Este espetáculo também joga com as estruturas espaciais já conhecidas da cidade, se utilizando da perspectiva urbana de forma diferenciada da que conhecemos no Teatro de Rua convencional, que geralmente o público só precisa parar para assistir as ações propostas. Nos episódios de invasão das ruas e do trânsito, o público demonstra ansiedade e curiosidade sobre os próximos passos dos personagens e se mais surpresas surgirão. Isso, involuntariamente, obriga o espectador a repensar sua cidade e observar monumentos, prédios e fachadas já esquecidos, mas rememorados por essa apresentação. Podemos vincular aqui então, o fenômeno da recepção que destaca a teatralidade destes espaços utilizados na apresentação e observados pelo público. Podemos deduzir que o caso da menina que observou aquele homem engravatado e fez suas conexões com o ambiente da delegacia, acontece com outras pessoas em relação à outros locais.

As pessoas possuem suas próprias relações de ordem emocional, psicológica e afetiva com espaços urbanos, mesmo sem terem consciência desse fato. Igrejas, espaços públicos, prédios, lojas, restaurantes vivem em nosso imaginário, mesmo que inconscientemente. Este tipo de fazer teatral permite aflorar essas informações e lembranças, teatralizando nossas memórias, mas também rompendo-as. Esse pensamento pode ser conectado à noção de lugar de Marc Augé (1994), em que este diz que quando um ambiente cria relações com os sujeitos é porque ligações de identificação foram estabelecidas. Ao mesmo tempo podemos pensar que o espaço da rua também é um não lugar, ou seja, um local de passagem que o transeunte se utiliza para realizar suas tarefas no dia a dia.

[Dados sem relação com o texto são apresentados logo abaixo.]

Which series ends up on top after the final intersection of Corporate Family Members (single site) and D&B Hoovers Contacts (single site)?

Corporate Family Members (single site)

Com a apresentação teatral instalada nesse ambiente, essa condição de não lugar pode ser alterada para lugar, pois significações com o local e suas estruturas físicas (prédios e outros) podem ser estabelecidas. Como a opção espacial do grupo são os grandes centros das cidades, é possível que crie um estranhamento no público sobre o local escolhido, tendo em vista que este espaço geralmente é superpopuloso, barulhento e sujo, ou seja, é um ambiente que “desencoraja a ideia

de estabelecer-se” ((BAUMAN, 2001 p.119) cotidianamente. Com a introdução do

espetáculo neste espaço, o público, que decide assistir a peça, se vê obrigado a repensar essa relação e ir em busca do melhor local de observação, encontrando assim um momentâneo sentimento de pertencimento.

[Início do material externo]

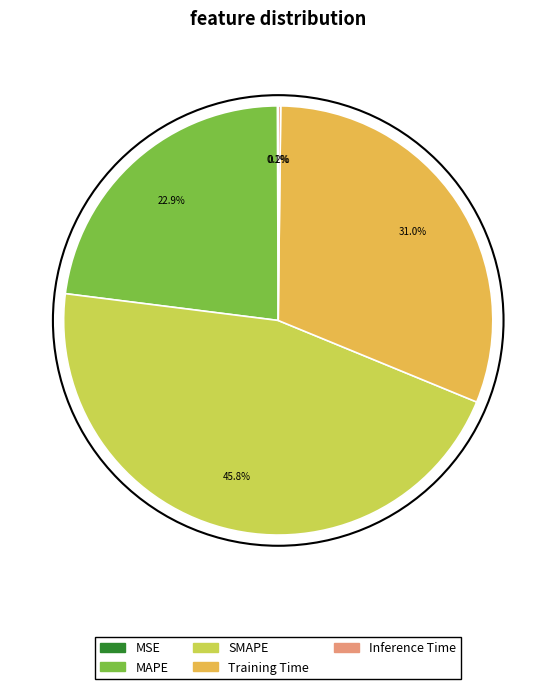

Which slice is the largest?

SMAPE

Também o conceito de ambiente pode ser aqui abordado em função da mudança no repertório de usos da cidade no período em que ocorre a apresentação teatral de Dom Quixote, criando assim uma ação extra cotidiana. Esse elemento, comparado aos estudos de Lynch (1997), pode ser definido como a Imaginabilidade, característica existente na apresentação teatral e que confere a capacidade de gerar reações e imagens fortes nos indivíduos presentes no ambiente. Não apenas um lugar, mas também a encenação teatral presente no espaço urbano pode emanar prazer sensorial, ritmo e estímulo mexendo no imaginário dos espectadores em relação ao ambiente-cidade.